= Publishers' Licensing Services =

Publishers' Licensing Services (PLS), formerly The Publishers Licensing Society, is a not-for-profit organisation that represents many book, magazine and journal publishers based in the United Kingdom. PLS works to ensure that publishers are fairly compensated for any copying of their works through the collective licensing scheme, among other rights management services, which have become an increasing important secondary revenue stream for publishers. Its primary goal is to oversee collective licensing in the UK for book, journal, magazine and website copying. The society was established in 1981. Together with the Authors' Licensing and Collecting Society, PLS own and direct the Copyright Licensing Agency. They also work in partnership with NLA media access.

PLS distributed over £34m to publishers from collective licensing in 2017–18, and they work to encourage innovation and good practice in rights management, whether that is in print or online.

Services
PLS also provide a range of rights management services and initiatives.

== What is Collective Licensing? ==
Collective Licensing offers a simple and cost effective solution both for those who wish to copy from published materials without breaking the law, and for rights holders where direct licensing would be inefficient and unduly burdensome.

A blanket license allows users to copy from a broad range of repertoire in return for a license fee. The license fee is paid to the rights holders whose publications have been shown to have been copied.

== Governance and authority ==
PLS is a not-for-profit company limited by guarantee. It is owned and controlled by the four trade associations representing publishers' interests: the Association of Learned and Professional Society Publishers (ALPSP); the Independent Publishers Guild (IPG); the Professional Publishers Association (PPA); the Publishers' Association (PA).

Up to three directors are nominated by each of the trade association members of PLS (the Association of Learned and Professional Publishers, the Professional Publishers Association, the Independent Publishers Guild and the Publishers Association) and are approved by the Board. The Chairman is appointed by the Board and is independent of the members. The Chief Executive is appointed by the Board.

== History and collective licensing ==

With the introduction of the dry photocopier in the early 1970s, the situation on control of copyright in the UK's main institutions ran out of control. Machines appeared everywhere and infringements proliferated.

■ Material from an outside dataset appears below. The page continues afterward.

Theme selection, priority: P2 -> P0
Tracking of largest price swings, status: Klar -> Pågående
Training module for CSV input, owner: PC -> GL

A committee was formed, chaired by Mr Justice Whitford, on Copyright and Design Law and asked to investigate the situation. It reported early in 1977 and recommended collective copyright licensing as the solution. It also recommended the abolition of the fair dealing and library privilege exceptions. This was desired by publishers but never achieved. Political pressure from information-users was always too great.

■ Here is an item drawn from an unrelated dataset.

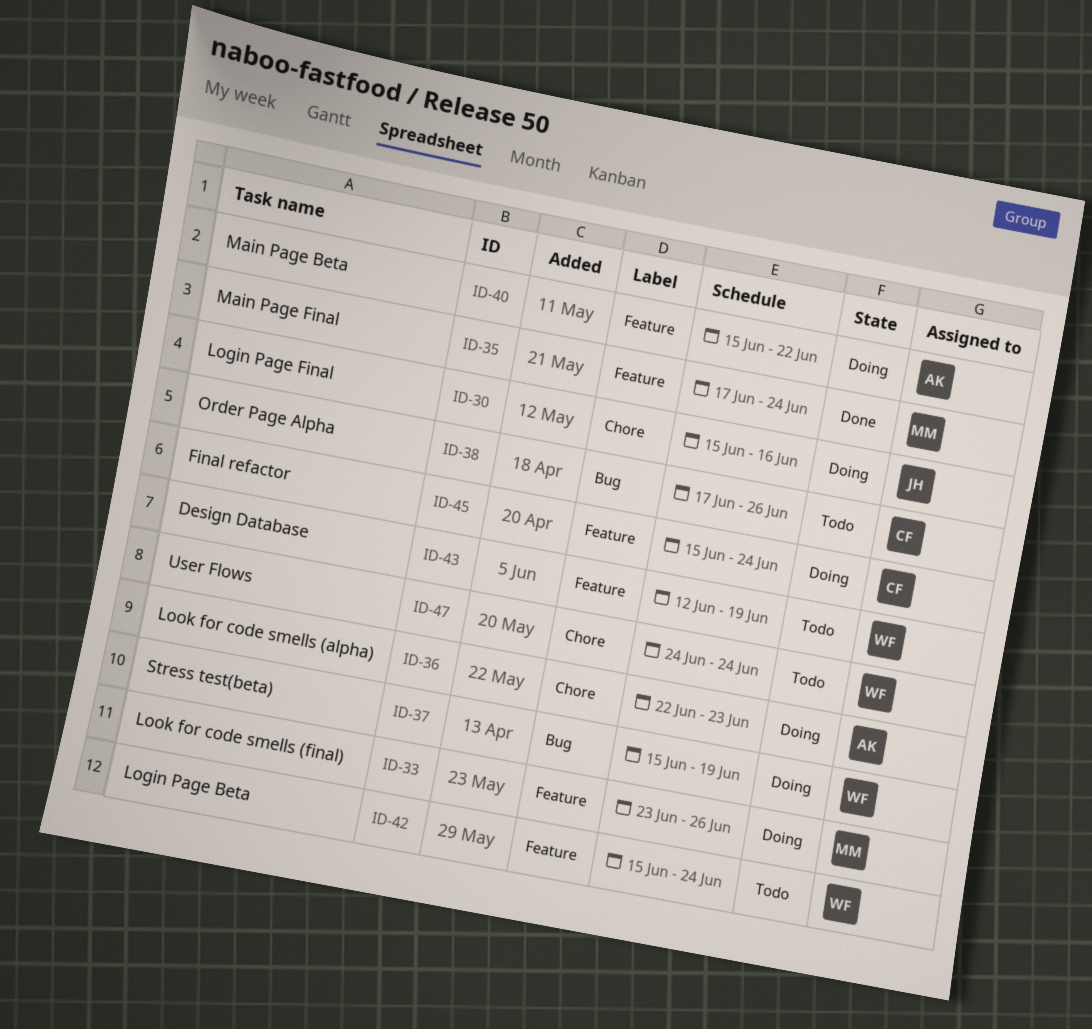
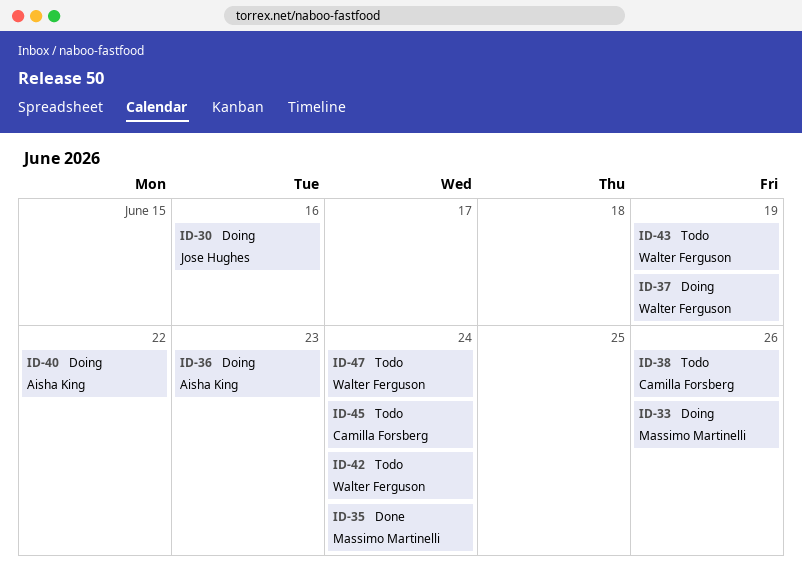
ID-45, status: Doing -> Todo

Later that year, the Publishers' Association (PA) convened a Committee chaired by Lord Wolfenden, formerly Vice Chancellor of Reading University and Director of the British Museum, to look at the implementation of the Whitford proposals on licensing. Represented on the Committee where the PA, the PPA, ALPSP, the Music Publishers Association, the Society of Authors, the Writers Guild and the Composer Guild. The newspaper associations were invited to join but declined to participate.

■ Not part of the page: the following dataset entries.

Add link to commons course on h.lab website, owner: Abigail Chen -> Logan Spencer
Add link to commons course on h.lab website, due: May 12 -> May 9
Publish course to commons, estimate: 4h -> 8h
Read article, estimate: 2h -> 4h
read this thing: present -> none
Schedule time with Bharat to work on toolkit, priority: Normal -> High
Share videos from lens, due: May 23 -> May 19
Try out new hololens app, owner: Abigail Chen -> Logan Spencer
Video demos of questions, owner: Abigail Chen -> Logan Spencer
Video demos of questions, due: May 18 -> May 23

Publishers were initially unresponsive to the concept of collective licensing, particularly on a blanket basis. And at an early stage, the Music Publishers Association and the Composers Guild withdrew from the Wolfenden Committee. They conducted two successful and much publicised actions against infringement by photocopying at a public school. This encouraged them to think that the best solution was to issue a Code of Practice backed by legal action rather than licensing. Printed music was excluded from the collective licence. To this day music publishers have never returned.

The Wolfenden Committee made licensing of schools its first objective. The Scottish local authorities always recognised the necessity of licensing. In England and Wales, however, long arguments persisted that all their multiple copying was legal because it did not represent substantial parts of works. The only course of action was to resort to law. A case came to hand over the copying of technical drawings in Manchester local authority. The local authorities backed down and agreed to negotiate a licence. So did the universities, where solicitors’ letters had been issued over similar infringements.

Lord Wolfenden bowed out of the scene and leading copyright lawyer Denis de Freitas was asked to work on the structure of the licensing agency. Publishers wanted there to be an agency, but authors insisted a forceful language from the President, Lord Willis, that all their payments must go through ALCS. It was therefore necessary to form the Publishers Licensing Society, established in 1981, to manage publishers’ rights and pay publishers accordingly.

Setting up a licensing structure on the publishing side had been met by loans from the PA and PPA. When the Copyright Licensing Agency was formed, PLS passed all administration of collective licensing to the new body. Colin Hadley was appointed as the Manager of CLA. PLS was deliberately run as a low key operation in contrast to ALCS. Eventually the profile of PLS was raised by expanding the management team.

The Copyright, Designs and Patents Act 1988 was a landmark and demonstrated the wisdom of having put the societies and licensing agency in place. The whole principle of licensing was endorsed and written into legislation via Chapter VII of the 1988 Act.

In April 2008 collective licensing completed a full circle with the launch of the first licenses in UK to cover the copying, or re-use, of digital material – the first of their kind to be developed in Europe.

Despite some operational tensions over rights and licensing proposals between PLS and CLA over the years, the creation of the two organisations has been a great success and now raises many millions of pounds each year for publishers. Important to the success of PLS have been the avoidance by the principles (ALPSP, PA, & PPA) of any attempt to undermine each other's position and their willingness to consult with publishers to ensure that the various proposals were acceptable.

In September 2015, The Independent Publishers Guild (IPG) was accepted membership of the Publishers Licensing Society (PLS) — the first new member to join the society in more than three decades. The IPG is the first new member of PLS since it was established in 1981, and joins existing trade association members the Association of Learned and Professional Society
Publishers (ALPSP); the Publishers Association (PA); and the Professional Publishers Association (PPA).